Segment Start: INPUT DATA

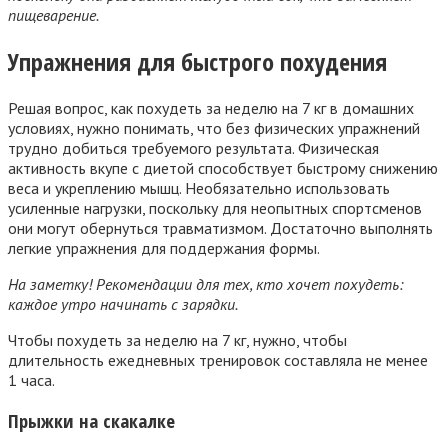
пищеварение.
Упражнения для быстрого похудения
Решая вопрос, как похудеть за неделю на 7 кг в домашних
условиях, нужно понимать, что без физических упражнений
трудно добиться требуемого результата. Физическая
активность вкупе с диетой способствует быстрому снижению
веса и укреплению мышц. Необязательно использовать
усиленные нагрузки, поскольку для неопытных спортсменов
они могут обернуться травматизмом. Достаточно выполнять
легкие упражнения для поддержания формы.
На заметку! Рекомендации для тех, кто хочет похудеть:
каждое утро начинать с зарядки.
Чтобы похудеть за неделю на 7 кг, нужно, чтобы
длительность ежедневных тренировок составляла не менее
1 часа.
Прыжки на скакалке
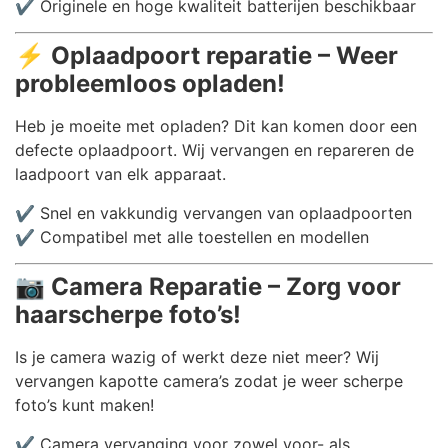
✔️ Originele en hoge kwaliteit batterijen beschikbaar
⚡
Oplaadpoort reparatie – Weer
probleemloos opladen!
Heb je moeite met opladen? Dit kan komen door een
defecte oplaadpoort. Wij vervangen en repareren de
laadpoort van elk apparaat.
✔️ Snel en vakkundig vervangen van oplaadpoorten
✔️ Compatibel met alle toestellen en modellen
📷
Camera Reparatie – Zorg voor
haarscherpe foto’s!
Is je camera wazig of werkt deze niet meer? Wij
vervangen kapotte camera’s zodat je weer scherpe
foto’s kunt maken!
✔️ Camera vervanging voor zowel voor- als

Segment End: INPUT DATA
Segment Start: INPUT DATA

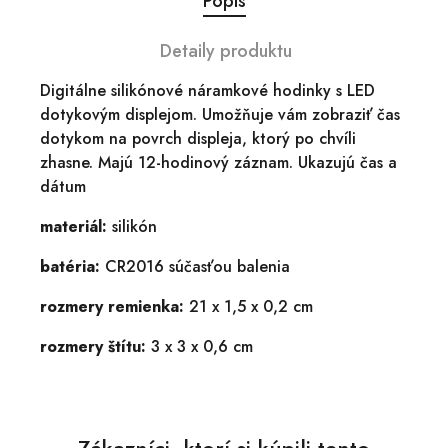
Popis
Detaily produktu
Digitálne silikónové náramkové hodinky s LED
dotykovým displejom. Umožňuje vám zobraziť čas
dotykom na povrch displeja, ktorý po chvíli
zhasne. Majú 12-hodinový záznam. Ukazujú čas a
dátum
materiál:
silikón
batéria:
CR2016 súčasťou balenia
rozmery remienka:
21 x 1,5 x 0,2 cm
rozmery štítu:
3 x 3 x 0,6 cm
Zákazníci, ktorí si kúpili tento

Segment End: INPUT DATA
Segment Start: INPUT DATA

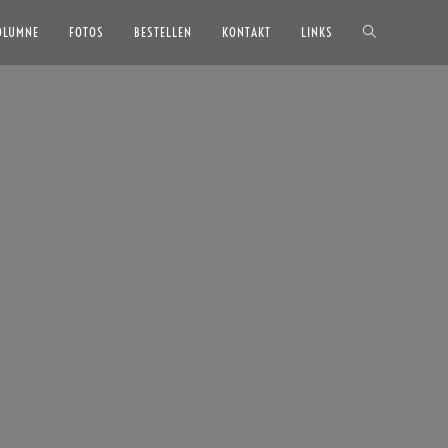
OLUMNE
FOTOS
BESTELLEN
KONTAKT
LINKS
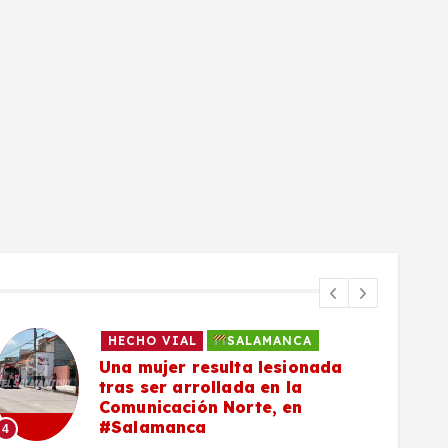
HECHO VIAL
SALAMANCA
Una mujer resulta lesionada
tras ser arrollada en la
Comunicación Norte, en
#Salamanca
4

Segment End: INPUT DATA

_EXERCISE INSTRUCTIONS:_ Exact repeat of the material above: every line from the one with "Прыжки на скакалке" through the one with "zowel voor- als", endpoints included, and nothing more. No pictures.

_SOLUTION FOR THIS EXERCISE:_
Прыжки на скакалке
✔️ Originele en hoge kwaliteit batterijen beschikbaar
⚡
Oplaadpoort reparatie – Weer
probleemloos opladen!
Heb je moeite met opladen? Dit kan komen door een
defecte oplaadpoort. Wij vervangen en repareren de
laadpoort van elk apparaat.
✔️ Snel en vakkundig vervangen van oplaadpoorten
✔️ Compatibel met alle toestellen en modellen
📷
Camera Reparatie – Zorg voor
haarscherpe foto’s!
Is je camera wazig of werkt deze niet meer? Wij
vervangen kapotte camera’s zodat je weer scherpe
foto’s kunt maken!
✔️ Camera vervanging voor zowel voor- als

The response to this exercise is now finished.